To recap: In February 2012, the Legislature approved Act 13, which tried to create uniform gas-drilling regulations from Philadelphia to Erie and also put a structure in place so communities could receive impact fees from drilling in lieu of an extraction tax. However, soon after it was signed by Gov. Tom Corbett, several communities, including Cecil, Mt. Pleasant, Peters and Robinson townships in Washington County, and neighboring South Fayette Township in Allegheny County, filed suit. They argued that the zoning provisions of the law usurped the authority of planning commissions, supervisors and other local lawmakers to regulate drilling and associated industries in their own backyards and plan communities as they see fit.
The Commonwealth Court of Pennsylvania agreed with them, and, over a year after the case was argued before them, the state’s highest court concurred. They also asked the lower court to review Act 13 challenges that had previously been dismissed, such as a part of the law that would have limited how much doctors can talk about the chemicals used in natural gas drilling – a so-called “doctor gag rule.” Commonwealth Court was also asked to re-examine the question of whether Act 13 unduly benefits one industry.
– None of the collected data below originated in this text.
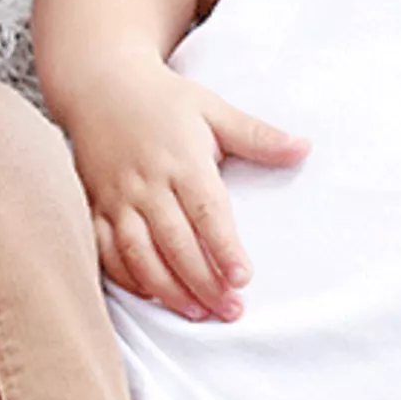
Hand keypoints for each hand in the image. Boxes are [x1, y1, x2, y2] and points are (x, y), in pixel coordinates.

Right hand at [68, 55, 307, 322]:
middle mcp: (148, 184)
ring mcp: (118, 199)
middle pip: (176, 242)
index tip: (243, 278)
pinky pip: (107, 252)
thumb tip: (304, 148)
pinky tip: (153, 296)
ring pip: (139, 255)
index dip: (224, 247)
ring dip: (167, 289)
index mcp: (182, 160)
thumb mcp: (214, 109)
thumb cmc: (166, 101)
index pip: (207, 210)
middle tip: (230, 310)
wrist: (102, 87)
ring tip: (197, 313)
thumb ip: (257, 135)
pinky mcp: (96, 208)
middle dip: (203, 281)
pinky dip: (128, 278)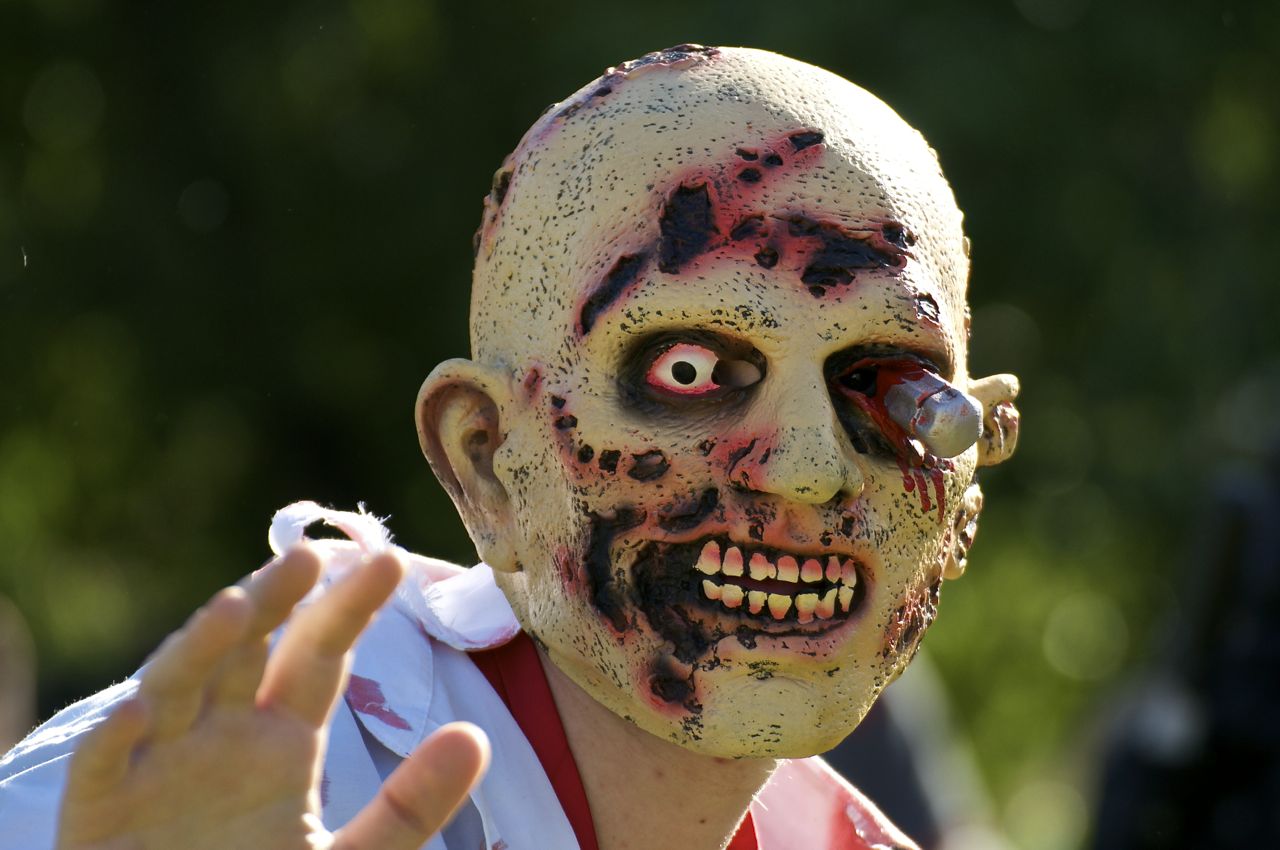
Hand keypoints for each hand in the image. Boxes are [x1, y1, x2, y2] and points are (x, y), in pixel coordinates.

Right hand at [55, 546, 489, 849]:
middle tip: (309, 557)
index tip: (392, 562)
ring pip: (174, 687)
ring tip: (237, 605)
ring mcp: (156, 763)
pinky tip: (139, 707)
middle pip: (246, 651)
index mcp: (281, 738)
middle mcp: (219, 734)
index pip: (319, 656)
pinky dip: (115, 736)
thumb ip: (409, 806)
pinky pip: (101, 768)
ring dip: (199, 646)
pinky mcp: (98, 809)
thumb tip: (476, 738)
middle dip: (273, 601)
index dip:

Without question, natural gas drilling has brought economic benefits to individuals and the region as a whole. And natural gas is a fuel that is both cheaper than coal and has less of an environmental impact. We support drilling as long as it is done safely, with respect for the health and well-being of nearby residents. The dream that all of our energy needs can be met by solar and wind is just that – a dream. Until such time that those technologies are fine-tuned, natural gas can serve as a “bridge” fuel.
However, Act 13 simply gave away too much to a natural gas industry that has not been shy when it comes to using strong-arm tactics against elected officials and critics. One-size-fits-all zoning regulations snatch away crucial local oversight from communities. Though the gas industry has claimed that it needs uniformity and predictability in order to do business in Pennsylvania, local officials must have latitude about where drilling can take place. It is, after all, an industrial process, even if it is carried out only temporarily.
In the wake of the ruling, there have been predictable cries and threats from the industry and their water-carriers in Harrisburg that jobs will be lost and economic vitality will be drained away from the state. That seems unlikely, though, considering that Pennsylvania is second only to Texas in natural gas output. Drilling will be able to continue, as it has for the last several years. Given the investment energy companies have already made here, they are not going anywhere.
Robinson Township Supervisor Brian Coppola, who lost his seat on the board largely due to his stance on gas-drilling issues, said it well: “I think this puts a period on it. It was an enormous overreach by the government and the gas industry.”